The Austin Chronicle

https://www.austinchronicle.com/music/2006-01-27/329511/

Texas Platters

Live shot

Reviewed by Audra Schroeder, January 27, 2006, Music

The Paul Green School of Rock music presents 'The Wall'

Redrum, Jan. 20

Seeing 15 children clad in black with matching red armbands perform Pink Floyd's classic The Wall is surreal enough, but witnessing their parents singing along as a full house puts it all in perspective. The Paul Green School of Rock Music has been educating Austin kids in the art of the rock since September, and their live debut came in the form of back-to-back nights of one of rock's conceptual peaks. As musical director and local punk rock vet Rick Carney prefaced, the experience was the result of "three months of sweat, frustration, and torture" for the teachers at the school.
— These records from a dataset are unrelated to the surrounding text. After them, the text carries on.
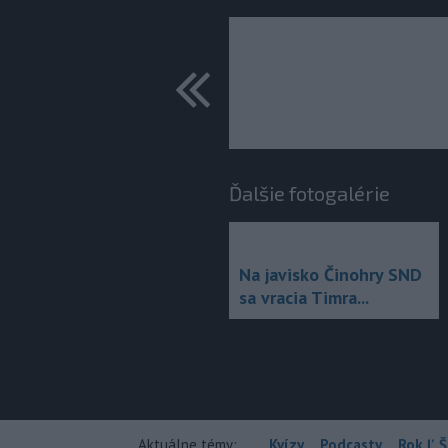
predchádza
Ďalšie fotogalérie
Na javisko Činohry SND
sa vracia Timra...
Aktuálne témy:
Kvízy
Podcasty
Rok Ľ.Š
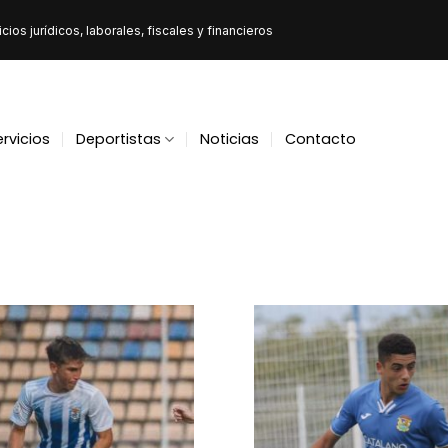
ios jurídicos, laborales, fiscales y financieros
ervicios
Deportistas
Noticias
Contacto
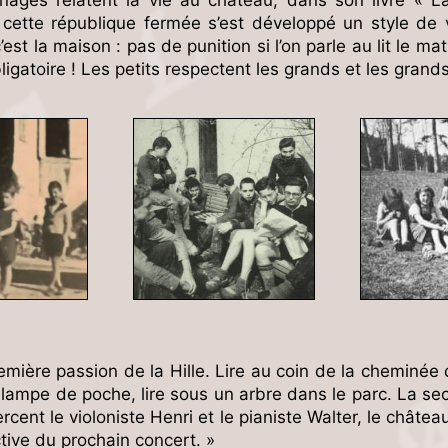
 cette république fermée s’est développé un style de 
’est la maison : pas de punition si l’on parle au lit le m
atoire ! Les petits respectent les grands et les grands 
première passion de la Hille. Lire au coin de la cheminée 
 lampe de poche, lire sous un arbre dans le parc. La sec
cent le violoniste Henri et le pianiste Walter, le châte
ctive du prochain concert. »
Pink would have been proud. A fog machine added to the swagger of plodding opener "In the Flesh," and by "The Thin Ice," the kids had the rock posturing down. "Another Brick in the Wall" sounded funkier than the original as vocalist Trey Gish looked out from under his long mop with appropriate English sneer when he sang, "Leave them kids alone." The diminutive guitarist on "Young Lust" looked like a mini-Kurt Cobain, and keyboardist Colt Rogers had some Joel in him. There was stumbling, of course, some nervousness, some forgetting of words. Yet Carney and assistant Travis Woodard took it all in stride from the front of the stage, coaxing the kids back into spotlight as the fog machine coughed out bitchin' versions of "Hey You" and "Run Like Hell." For a production as acid-fabled as this one, the kids did a great job. Can't wait for their Ramones tribute this spring.